Work required: Restate every line of the material that follows, word for word.

___ Provided information ___

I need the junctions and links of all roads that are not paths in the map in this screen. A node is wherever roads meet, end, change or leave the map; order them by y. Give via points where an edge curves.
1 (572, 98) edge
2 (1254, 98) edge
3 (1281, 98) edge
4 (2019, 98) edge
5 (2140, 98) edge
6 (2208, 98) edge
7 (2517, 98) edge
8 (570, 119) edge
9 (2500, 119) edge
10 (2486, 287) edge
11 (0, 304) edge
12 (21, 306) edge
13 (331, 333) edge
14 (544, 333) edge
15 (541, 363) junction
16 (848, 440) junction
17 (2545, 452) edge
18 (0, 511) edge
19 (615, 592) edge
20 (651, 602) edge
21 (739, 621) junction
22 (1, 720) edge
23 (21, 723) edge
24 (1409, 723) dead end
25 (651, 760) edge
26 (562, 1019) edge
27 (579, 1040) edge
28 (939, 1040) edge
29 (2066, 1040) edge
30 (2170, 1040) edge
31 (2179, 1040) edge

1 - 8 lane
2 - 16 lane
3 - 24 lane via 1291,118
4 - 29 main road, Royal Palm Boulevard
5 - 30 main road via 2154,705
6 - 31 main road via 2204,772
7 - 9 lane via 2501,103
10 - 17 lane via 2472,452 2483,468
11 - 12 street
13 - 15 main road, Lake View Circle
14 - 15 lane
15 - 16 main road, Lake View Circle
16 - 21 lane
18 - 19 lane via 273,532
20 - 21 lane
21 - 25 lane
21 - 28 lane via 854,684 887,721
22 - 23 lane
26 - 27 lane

___

Result of this exercise:
I need the junctions and links of all roads that are not paths in the map in this screen. A node is wherever roads meet, end, change or leave the map; order them by y. Give via points where an edge curves.
1 (572, 98) edge
2 (1254, 98) edge
3 (1281, 98) edge
4 (2019, 98) edge
5 (2140, 98) edge
6 (2208, 98) edge
7 (2517, 98) edge
8 (570, 119) edge
9 (2500, 119) edge
10 (2486, 287) edge
11 (0, 304) edge
12 (21, 306) edge
13 (331, 333) edge
14 (544, 333) edge
15 (541, 363) junction
16 (848, 440) junction
17 (2545, 452) edge
18 (0, 511) edge
19 (615, 592) edge
20 (651, 602) edge
21 (739, 621) junction
22 (1, 720) edge
23 (21, 723) edge
24 (1409, 723) dead end
25 (651, 760) edge
26 (562, 1019) edge
27 (579, 1040) edge
28 (939, 1040) edge
29 (2066, 1040) edge
30 (2170, 1040) edge
31 (2179, 1040) edge

1 - 8 lane
2 - 16 lane
3 - 24 lane via 1291,118
4 - 29 main road, Royal Palm Boulevard
5 - 30 main road via 2154,705
6 - 31 main road via 2204,772
7 - 9 lane via 2501,103
10 - 17 lane via 2472,452 2483,468
11 - 12 street
13 - 15 main road, Lake View Circle
14 - 15 lane
15 - 16 main road, Lake View Circle
16 - 21 lane
18 - 19 lane via 273,532
20 - 21 lane
21 - 25 lane
21 - 28 lane via 854,684 887,721
22 - 23 lane
26 - 27 lane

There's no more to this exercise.